[Given information — start]

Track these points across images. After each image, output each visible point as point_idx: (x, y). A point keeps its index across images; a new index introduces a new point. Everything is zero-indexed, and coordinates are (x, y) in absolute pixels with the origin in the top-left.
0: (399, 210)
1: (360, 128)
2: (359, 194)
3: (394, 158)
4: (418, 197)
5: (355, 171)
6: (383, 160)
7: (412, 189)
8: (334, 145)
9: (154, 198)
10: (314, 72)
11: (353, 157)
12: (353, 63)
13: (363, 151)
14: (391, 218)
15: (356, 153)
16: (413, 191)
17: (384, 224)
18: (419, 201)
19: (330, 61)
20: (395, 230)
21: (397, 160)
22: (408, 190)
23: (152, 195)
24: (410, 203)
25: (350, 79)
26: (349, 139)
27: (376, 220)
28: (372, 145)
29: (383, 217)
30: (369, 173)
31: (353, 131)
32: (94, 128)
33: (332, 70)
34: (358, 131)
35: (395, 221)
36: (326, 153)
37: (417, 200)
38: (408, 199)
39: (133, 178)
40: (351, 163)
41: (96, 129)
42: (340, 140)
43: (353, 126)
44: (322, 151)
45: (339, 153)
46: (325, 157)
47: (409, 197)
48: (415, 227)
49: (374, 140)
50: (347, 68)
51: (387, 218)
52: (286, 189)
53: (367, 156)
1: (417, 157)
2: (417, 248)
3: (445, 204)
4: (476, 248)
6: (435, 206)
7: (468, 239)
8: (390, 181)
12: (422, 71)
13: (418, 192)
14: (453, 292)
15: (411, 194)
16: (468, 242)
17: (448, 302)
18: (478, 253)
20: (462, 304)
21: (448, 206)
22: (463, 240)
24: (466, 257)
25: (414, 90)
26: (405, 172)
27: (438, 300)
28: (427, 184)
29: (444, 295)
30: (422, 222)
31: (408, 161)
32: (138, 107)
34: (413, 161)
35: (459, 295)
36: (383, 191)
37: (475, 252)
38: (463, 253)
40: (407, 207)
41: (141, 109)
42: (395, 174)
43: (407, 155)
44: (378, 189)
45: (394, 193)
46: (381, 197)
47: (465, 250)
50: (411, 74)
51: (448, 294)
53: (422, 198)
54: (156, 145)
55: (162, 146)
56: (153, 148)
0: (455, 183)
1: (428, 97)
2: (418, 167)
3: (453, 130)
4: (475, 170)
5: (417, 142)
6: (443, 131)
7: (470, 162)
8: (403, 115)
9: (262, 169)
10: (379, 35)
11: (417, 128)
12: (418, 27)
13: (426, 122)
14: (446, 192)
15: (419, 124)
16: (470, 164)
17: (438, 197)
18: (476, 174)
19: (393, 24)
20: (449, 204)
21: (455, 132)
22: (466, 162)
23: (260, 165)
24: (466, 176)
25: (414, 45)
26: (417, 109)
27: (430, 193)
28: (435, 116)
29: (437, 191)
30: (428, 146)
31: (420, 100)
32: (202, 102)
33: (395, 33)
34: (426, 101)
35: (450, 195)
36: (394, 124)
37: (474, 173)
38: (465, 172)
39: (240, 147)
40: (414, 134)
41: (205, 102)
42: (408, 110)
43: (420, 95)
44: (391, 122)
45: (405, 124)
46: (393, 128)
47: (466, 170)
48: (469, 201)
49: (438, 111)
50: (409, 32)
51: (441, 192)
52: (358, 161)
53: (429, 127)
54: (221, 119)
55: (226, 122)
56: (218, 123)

[Given information — finish]
[Given information — start]

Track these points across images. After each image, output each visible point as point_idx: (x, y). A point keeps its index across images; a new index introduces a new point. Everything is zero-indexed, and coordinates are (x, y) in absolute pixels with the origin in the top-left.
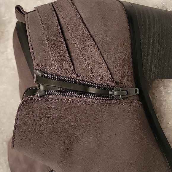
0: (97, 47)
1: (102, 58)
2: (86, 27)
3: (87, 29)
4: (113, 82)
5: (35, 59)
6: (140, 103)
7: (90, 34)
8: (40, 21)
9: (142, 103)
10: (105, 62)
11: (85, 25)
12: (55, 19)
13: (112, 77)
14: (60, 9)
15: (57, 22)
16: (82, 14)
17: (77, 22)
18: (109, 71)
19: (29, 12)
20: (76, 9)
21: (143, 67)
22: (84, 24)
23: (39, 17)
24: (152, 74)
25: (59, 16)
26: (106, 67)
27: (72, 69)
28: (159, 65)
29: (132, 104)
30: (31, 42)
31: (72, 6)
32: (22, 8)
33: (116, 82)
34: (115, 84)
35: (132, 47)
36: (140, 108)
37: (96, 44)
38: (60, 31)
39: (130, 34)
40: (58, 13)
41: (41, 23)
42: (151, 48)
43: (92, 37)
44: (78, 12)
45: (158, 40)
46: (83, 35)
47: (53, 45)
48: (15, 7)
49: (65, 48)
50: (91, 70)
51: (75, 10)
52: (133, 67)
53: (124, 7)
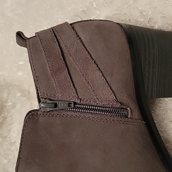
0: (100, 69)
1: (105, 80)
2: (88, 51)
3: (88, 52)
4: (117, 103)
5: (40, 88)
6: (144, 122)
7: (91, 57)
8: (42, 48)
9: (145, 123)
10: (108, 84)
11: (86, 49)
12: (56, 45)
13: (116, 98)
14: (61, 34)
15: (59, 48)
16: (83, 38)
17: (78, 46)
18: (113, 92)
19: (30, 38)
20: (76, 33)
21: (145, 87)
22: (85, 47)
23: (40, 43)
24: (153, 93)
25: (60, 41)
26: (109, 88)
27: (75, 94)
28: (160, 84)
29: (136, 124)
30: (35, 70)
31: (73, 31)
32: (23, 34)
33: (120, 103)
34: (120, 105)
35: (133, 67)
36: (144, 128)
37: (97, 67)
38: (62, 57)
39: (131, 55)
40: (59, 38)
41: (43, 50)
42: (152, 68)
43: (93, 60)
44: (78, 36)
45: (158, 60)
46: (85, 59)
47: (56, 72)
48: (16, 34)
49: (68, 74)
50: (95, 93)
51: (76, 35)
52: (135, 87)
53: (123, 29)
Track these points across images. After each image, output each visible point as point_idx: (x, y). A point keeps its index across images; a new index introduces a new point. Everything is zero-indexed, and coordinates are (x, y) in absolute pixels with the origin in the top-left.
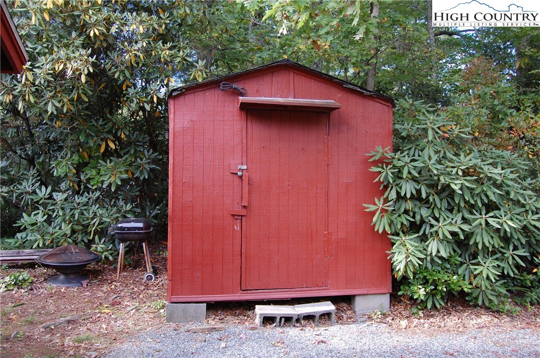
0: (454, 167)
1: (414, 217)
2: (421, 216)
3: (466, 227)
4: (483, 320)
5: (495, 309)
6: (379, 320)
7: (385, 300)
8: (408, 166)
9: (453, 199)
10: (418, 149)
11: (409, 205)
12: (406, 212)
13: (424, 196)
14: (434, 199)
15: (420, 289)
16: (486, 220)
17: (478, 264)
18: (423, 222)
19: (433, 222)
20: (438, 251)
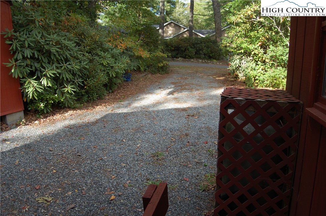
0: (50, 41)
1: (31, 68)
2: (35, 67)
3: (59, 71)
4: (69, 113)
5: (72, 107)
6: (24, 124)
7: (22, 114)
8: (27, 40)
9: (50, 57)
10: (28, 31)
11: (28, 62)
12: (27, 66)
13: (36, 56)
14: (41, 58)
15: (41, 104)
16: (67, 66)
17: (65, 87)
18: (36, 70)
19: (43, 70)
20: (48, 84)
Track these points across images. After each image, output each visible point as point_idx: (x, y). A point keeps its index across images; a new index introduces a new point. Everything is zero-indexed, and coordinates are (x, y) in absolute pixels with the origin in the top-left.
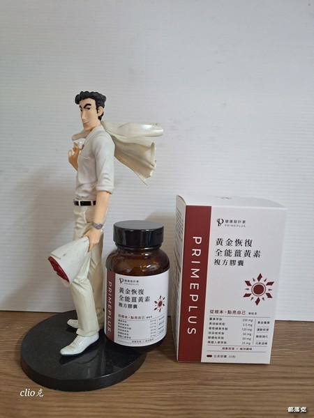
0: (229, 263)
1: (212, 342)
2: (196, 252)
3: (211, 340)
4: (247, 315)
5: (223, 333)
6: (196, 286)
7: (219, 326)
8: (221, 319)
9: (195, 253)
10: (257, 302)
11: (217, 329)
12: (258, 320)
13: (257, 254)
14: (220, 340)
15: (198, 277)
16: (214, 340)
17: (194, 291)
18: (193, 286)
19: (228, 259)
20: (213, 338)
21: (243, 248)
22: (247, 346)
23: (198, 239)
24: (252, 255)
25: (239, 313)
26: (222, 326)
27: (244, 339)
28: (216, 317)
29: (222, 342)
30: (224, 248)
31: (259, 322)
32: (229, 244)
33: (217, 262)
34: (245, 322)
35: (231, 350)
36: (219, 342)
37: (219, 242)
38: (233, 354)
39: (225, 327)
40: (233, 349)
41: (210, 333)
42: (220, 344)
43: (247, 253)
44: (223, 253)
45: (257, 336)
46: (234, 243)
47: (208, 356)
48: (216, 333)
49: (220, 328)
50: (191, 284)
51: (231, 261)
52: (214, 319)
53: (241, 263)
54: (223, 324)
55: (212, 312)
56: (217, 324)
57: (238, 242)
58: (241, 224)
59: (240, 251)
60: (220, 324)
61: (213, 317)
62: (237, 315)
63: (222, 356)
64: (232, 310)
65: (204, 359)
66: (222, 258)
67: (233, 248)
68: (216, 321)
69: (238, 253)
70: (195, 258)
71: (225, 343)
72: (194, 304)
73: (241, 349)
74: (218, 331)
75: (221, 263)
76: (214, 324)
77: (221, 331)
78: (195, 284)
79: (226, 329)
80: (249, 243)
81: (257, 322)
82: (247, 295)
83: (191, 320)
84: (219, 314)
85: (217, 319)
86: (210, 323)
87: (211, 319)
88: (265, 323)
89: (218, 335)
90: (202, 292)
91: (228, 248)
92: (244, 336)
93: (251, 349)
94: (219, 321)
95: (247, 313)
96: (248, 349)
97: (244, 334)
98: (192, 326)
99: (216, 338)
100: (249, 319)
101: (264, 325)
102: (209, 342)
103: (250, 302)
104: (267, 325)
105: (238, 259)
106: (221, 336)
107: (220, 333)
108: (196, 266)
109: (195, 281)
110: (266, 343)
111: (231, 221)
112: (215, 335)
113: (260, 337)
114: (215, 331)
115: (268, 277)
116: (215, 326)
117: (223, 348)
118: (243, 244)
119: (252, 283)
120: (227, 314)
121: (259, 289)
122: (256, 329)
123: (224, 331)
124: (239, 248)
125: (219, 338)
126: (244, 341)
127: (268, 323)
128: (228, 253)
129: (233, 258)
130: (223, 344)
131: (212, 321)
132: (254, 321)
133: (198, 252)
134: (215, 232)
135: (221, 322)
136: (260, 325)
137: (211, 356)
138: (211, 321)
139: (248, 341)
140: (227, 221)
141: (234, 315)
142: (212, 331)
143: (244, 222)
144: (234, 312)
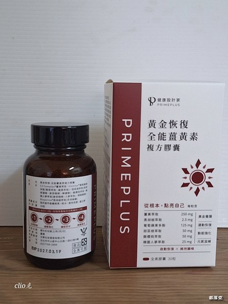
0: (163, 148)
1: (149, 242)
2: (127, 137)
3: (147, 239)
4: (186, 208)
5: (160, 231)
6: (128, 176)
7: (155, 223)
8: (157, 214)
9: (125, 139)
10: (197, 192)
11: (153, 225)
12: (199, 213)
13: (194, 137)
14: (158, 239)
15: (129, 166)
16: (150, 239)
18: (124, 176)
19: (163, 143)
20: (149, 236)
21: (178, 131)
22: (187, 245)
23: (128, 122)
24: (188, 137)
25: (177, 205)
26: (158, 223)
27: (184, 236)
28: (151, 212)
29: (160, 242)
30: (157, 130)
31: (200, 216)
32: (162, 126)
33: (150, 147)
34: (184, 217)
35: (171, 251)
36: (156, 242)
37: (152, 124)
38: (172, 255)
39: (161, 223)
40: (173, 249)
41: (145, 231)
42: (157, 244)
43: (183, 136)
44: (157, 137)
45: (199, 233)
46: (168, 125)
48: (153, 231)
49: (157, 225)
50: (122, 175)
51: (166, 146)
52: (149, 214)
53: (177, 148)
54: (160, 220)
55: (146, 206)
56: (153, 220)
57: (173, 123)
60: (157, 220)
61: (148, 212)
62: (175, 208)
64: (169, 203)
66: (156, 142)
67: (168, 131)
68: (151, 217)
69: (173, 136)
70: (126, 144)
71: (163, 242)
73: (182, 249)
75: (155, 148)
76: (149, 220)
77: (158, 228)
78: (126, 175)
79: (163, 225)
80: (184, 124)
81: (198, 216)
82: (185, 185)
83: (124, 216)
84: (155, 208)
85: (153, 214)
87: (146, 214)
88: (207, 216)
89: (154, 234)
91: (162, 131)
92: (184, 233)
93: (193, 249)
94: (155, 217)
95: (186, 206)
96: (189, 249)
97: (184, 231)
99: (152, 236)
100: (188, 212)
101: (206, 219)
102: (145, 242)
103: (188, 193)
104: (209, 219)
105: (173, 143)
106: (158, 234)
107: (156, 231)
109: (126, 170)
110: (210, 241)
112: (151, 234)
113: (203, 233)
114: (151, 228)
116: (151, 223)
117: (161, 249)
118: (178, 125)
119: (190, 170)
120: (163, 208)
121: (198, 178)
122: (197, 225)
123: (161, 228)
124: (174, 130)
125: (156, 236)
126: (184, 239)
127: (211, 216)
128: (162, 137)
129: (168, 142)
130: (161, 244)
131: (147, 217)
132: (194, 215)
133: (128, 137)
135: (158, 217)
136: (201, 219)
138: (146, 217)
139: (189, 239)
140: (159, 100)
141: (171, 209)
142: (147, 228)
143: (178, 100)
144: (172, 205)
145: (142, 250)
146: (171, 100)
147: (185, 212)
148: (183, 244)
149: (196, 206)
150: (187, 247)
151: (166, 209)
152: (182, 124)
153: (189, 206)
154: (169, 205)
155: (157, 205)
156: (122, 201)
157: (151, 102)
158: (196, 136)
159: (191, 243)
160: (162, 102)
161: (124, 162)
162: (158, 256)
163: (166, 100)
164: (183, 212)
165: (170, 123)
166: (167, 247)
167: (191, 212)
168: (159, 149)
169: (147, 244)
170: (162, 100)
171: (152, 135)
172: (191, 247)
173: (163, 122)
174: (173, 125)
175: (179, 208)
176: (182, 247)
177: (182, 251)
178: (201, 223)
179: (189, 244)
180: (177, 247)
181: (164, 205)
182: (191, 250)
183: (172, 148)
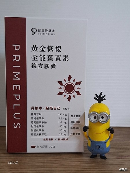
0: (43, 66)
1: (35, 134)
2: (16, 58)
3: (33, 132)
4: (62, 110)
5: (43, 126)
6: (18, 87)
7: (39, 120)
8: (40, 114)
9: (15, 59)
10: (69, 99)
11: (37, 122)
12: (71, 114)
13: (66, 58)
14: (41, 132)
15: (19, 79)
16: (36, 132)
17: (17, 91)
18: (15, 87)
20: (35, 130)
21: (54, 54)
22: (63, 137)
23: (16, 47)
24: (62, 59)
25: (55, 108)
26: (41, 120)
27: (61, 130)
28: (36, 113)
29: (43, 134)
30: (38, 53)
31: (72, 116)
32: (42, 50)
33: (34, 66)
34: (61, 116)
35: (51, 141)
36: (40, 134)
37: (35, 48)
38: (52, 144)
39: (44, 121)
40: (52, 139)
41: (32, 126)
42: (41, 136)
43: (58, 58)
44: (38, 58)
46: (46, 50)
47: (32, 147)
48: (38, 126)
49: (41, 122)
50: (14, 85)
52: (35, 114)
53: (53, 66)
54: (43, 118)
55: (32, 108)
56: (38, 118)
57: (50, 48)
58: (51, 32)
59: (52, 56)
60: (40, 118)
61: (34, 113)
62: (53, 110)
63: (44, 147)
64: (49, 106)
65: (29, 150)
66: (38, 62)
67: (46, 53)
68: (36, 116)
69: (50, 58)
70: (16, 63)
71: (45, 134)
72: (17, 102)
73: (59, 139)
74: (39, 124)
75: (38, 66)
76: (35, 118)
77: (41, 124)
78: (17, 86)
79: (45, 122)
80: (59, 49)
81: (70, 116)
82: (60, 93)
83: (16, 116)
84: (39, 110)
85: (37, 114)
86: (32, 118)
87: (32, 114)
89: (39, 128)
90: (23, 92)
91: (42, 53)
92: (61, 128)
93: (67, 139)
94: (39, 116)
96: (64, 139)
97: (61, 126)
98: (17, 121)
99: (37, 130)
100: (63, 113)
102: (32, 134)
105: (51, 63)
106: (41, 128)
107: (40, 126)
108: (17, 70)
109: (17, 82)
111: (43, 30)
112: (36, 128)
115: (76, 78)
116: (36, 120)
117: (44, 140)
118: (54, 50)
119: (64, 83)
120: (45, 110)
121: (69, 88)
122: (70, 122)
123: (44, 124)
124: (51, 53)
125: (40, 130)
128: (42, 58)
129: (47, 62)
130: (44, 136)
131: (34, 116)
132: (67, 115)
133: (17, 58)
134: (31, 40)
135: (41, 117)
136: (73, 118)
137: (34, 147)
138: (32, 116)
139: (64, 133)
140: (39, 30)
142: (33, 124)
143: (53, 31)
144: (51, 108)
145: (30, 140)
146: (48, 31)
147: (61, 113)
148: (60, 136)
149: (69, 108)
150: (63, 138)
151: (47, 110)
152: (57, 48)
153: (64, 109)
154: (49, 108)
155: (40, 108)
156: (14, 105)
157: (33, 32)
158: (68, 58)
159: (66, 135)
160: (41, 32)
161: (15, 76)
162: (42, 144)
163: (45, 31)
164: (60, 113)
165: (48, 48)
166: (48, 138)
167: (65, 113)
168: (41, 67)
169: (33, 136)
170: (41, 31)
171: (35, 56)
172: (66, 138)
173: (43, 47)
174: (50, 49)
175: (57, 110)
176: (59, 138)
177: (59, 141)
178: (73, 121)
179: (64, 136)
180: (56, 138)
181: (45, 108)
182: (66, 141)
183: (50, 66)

[Given information — finish]
[Given information — start]

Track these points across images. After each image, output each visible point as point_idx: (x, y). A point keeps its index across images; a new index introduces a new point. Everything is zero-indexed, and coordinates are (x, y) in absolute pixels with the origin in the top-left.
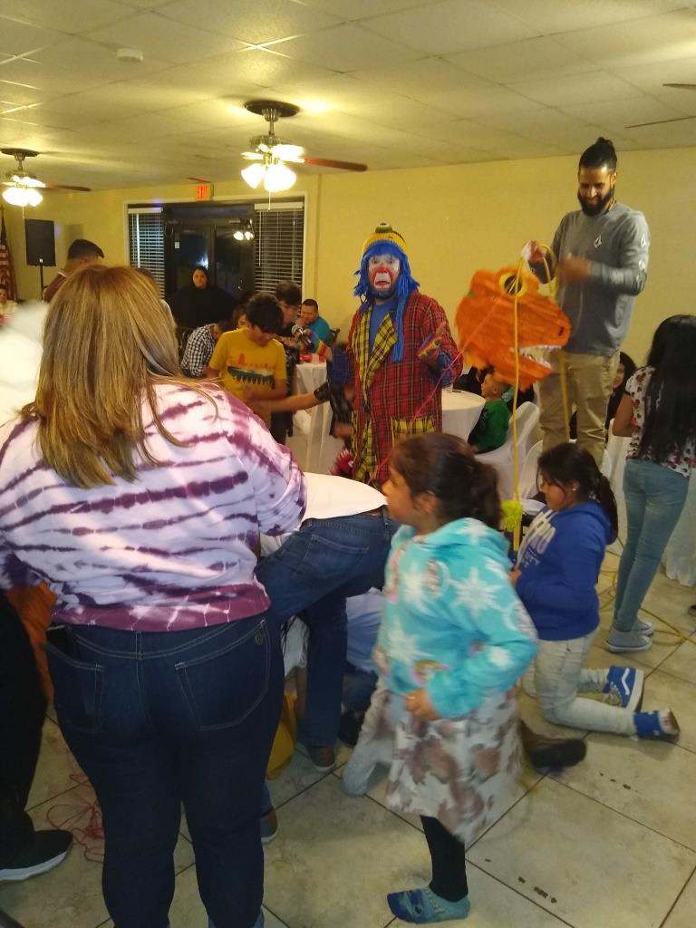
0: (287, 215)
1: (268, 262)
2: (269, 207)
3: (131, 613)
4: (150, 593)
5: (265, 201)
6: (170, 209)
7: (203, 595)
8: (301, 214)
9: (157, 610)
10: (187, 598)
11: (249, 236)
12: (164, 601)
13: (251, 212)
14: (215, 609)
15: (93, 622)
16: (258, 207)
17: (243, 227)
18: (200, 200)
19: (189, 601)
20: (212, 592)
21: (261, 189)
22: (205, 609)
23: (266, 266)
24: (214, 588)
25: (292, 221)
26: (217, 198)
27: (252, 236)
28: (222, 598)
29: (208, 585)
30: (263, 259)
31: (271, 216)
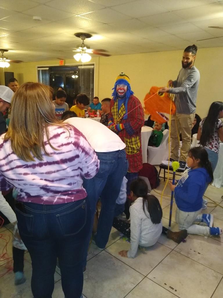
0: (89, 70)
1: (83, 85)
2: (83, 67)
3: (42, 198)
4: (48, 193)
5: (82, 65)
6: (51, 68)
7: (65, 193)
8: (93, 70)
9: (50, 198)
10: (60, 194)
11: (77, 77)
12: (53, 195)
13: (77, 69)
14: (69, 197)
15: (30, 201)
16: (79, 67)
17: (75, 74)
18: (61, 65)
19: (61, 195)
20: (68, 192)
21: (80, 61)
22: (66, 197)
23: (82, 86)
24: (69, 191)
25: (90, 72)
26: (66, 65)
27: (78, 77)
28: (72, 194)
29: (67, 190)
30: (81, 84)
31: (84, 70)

[Given information — finish]

- [Work instructions]: From the entries above, print the lines beginning at the one with "174: (173, 125)" and stopping after the one with "182: (191, 250)", exactly as written and with nothing else.

- [Task output]:
174: (173, 125)
175: (179, 208)
176: (182, 247)
177: (182, 251)
178: (201, 223)
179: (189, 244)
180: (177, 247)
181: (164, 205)
182: (191, 250)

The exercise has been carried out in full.